=== Data for processing ===
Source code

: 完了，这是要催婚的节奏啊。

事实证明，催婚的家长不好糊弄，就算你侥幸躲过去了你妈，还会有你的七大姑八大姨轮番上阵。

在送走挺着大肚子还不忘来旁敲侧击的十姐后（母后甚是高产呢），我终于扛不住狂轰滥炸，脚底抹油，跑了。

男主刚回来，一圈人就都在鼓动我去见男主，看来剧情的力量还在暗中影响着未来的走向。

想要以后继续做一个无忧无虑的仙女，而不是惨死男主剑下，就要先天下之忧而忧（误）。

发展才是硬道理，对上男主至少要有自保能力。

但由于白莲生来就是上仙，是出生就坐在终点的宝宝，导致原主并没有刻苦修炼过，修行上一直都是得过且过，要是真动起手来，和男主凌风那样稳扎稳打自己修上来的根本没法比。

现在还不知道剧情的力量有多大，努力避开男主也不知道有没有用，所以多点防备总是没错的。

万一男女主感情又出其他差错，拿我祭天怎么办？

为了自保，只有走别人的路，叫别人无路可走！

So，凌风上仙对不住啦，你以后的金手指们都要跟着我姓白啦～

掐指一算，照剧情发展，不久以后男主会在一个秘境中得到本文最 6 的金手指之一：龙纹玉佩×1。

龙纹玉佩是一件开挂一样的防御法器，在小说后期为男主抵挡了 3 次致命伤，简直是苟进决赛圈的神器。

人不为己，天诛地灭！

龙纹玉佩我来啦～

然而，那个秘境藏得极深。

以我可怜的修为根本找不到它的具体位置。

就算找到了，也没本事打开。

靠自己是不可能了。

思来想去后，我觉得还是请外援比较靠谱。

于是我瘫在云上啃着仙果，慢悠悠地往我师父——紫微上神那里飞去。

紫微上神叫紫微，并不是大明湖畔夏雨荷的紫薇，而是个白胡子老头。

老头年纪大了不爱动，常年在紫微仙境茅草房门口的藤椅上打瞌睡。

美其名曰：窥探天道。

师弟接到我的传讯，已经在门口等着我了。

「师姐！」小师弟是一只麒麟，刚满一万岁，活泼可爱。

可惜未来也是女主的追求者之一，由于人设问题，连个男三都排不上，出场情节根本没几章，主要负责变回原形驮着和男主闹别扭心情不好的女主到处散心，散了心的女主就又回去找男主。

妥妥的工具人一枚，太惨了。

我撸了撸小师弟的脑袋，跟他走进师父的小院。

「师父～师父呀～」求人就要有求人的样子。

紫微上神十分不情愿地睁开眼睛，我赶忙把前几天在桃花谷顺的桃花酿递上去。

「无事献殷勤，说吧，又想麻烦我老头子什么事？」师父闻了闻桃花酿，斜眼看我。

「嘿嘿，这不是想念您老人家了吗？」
===
** Your goal **
The answer should consist of the lines from the one with "于是我瘫在云上啃着仙果，慢悠悠地往我师父——紫微上神那里飞去。" through the last line of the entries, duplicated exactly and nothing more.

** Output of the task **
于是我瘫在云上啃着仙果，慢悠悠地往我师父——紫微上神那里飞去。

紫微上神叫紫微，并不是大明湖畔夏雨荷的紫薇，而是个白胡子老头。

老头年纪大了不爱动，常年在紫微仙境茅草房门口的藤椅上打瞌睡。

美其名曰：窥探天道。

师弟接到我的传讯，已经在门口等着我了。

「师姐！」小师弟是一只麒麟，刚满一万岁，活泼可爱。

可惜未来也是女主的追求者之一，由于人设问题，连个男三都排不上，出场情节根本没几章，主要负责变回原形驮着和男主闹别扭心情不好的女主到处散心，散了心的女主就又回去找男主。

妥妥的工具人一枚，太惨了。

我撸了撸小师弟的脑袋，跟他走进师父的小院。

「师父～师父呀～」求人就要有求人的样子。

紫微上神十分不情愿地睁开眼睛，我赶忙把前几天在桃花谷顺的桃花酿递上去。

「无事献殷勤，说吧，又想麻烦我老头子什么事？」师父闻了闻桃花酿，斜眼看我。

「嘿嘿，这不是想念您老人家了吗？」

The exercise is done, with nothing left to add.